From: Eric Smith <eric_at_brouhaha.com>
Date: Tue Mar 9 14:18:49 1999

> The one attractive thing we loose by creating 60meg PDF files is the
> ability to browse pages without downloading the entire thing....
> Or am I missing something in Acrobat that will pull pages on demand
> from a table of contents?

If you "optimize" the PDF using Acrobat Exchange 3.0 or newer, and your
web server supports HTTP 1.1 byte-serving, and the user has the Acrobat
Reader plug-in for the browser, you do get page-at-a-time browsing.

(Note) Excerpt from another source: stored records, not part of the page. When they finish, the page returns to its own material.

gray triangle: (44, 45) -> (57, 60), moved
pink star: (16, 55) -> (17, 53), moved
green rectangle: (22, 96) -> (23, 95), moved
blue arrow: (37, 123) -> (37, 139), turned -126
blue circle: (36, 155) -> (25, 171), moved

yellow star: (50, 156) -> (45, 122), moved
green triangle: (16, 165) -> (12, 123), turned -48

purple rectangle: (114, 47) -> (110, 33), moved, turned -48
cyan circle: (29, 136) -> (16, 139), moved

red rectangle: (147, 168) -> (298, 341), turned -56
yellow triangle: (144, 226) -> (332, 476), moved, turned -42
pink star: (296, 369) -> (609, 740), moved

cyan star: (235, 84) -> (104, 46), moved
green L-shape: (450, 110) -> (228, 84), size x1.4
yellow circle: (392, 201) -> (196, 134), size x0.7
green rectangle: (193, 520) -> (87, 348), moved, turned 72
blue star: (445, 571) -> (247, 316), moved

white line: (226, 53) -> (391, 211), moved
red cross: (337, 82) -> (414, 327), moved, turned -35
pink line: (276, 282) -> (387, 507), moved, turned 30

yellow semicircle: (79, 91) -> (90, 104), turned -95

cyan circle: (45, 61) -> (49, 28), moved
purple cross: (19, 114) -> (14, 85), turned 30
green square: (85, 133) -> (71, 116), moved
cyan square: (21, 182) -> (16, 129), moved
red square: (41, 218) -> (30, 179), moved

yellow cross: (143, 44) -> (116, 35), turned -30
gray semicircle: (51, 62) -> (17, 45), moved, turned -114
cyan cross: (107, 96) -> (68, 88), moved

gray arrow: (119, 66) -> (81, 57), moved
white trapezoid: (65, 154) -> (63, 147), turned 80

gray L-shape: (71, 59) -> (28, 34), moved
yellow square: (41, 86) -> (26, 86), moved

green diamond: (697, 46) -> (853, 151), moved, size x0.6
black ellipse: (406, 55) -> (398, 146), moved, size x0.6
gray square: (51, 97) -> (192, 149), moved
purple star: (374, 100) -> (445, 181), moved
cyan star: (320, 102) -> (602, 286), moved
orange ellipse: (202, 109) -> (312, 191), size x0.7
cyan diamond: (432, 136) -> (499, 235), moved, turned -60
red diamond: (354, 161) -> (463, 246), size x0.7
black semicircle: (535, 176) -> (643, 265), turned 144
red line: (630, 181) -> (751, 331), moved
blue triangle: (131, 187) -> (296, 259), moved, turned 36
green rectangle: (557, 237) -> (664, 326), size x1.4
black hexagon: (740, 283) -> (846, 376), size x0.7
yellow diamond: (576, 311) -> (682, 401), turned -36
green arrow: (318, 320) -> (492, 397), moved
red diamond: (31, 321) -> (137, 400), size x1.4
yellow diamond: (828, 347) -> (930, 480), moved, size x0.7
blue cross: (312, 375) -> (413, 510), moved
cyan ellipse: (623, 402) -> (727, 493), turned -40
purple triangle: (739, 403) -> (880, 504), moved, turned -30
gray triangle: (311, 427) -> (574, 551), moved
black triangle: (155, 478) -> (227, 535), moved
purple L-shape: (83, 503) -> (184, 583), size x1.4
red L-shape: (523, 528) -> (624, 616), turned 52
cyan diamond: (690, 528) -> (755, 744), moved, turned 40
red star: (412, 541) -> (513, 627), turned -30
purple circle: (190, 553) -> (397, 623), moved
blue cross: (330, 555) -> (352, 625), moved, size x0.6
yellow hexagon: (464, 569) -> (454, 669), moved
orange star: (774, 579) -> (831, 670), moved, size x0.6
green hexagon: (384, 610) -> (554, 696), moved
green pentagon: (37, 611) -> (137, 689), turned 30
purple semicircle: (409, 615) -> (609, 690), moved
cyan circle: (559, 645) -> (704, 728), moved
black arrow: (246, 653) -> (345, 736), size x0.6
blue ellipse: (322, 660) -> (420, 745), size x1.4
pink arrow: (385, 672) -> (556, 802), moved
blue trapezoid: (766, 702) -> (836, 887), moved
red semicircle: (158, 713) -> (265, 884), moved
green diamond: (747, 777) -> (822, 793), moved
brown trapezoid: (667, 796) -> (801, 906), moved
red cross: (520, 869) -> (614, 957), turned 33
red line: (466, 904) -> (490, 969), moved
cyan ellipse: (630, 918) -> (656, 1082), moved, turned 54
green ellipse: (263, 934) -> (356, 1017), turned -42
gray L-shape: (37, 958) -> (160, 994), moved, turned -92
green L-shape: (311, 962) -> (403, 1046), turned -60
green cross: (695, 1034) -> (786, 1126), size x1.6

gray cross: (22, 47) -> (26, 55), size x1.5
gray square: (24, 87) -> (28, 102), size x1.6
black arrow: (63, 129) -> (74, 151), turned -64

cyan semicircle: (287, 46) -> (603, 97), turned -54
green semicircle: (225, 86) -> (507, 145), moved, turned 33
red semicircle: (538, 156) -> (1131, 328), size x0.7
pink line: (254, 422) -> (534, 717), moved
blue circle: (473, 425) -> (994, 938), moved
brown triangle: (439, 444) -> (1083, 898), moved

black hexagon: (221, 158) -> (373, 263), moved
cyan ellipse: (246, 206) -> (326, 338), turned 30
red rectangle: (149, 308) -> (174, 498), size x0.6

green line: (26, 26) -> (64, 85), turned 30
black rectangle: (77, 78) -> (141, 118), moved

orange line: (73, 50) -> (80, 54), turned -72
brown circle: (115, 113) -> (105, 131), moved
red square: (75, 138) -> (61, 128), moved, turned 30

I've considered writing a CGI script for my server to construct
PDF files of page ranges of documents on-the-fly. But so far I haven't
convinced myself that it's worth the trouble.

> What scanner are you using? Your scans look pretty good.

I'm using an HP ScanJet 3c. Your 4c is the same scanner with different
bundled software). A 6100c is an improved version of the same thing.
But the newer HP scanners (6200c, 6250c) are a step backwards, at least
in terms of the quality of the sheet feeder.

For text and line art, make sure you use the "HP AccuPage" feature
(automatic thresholding). It does a much better job than the fixed
thresholding, or any of the software-based automatic thresholding that
I've found.

> Did you do that 500+ page manual by hand or with the sheet feeder? :-)

The Processor Reference Manual was done by hand. Actually, I guess I
don't have any of the ones I've done with the ADF on the web page yet,
although I've sent some HP calculator-related scans to Dave Hicks for
the next edition of his Museum of HP Calculators CD-ROM set.

I'm slowly working on scanning the entire set of TOPS-10 Software Notebooks.

> Right now I have a stock HP Scanjet 4C, but am considering investing
> in a ledger-size scanner with a decent sheet feeder so I can archive
> not only my manuals, but my printsets as well.

There are inexpensive scanners with ADF, and there are inexpensive B-size
scanners. But there aren't inexpensive B-size scanners with ADF. :-(

I keep hoping that HP will introduce one. And it would be especially
nice if it was designed for heavy usage, had a high-capacity ADF comparable
to a high-end copier, and a 100-base-T network interface.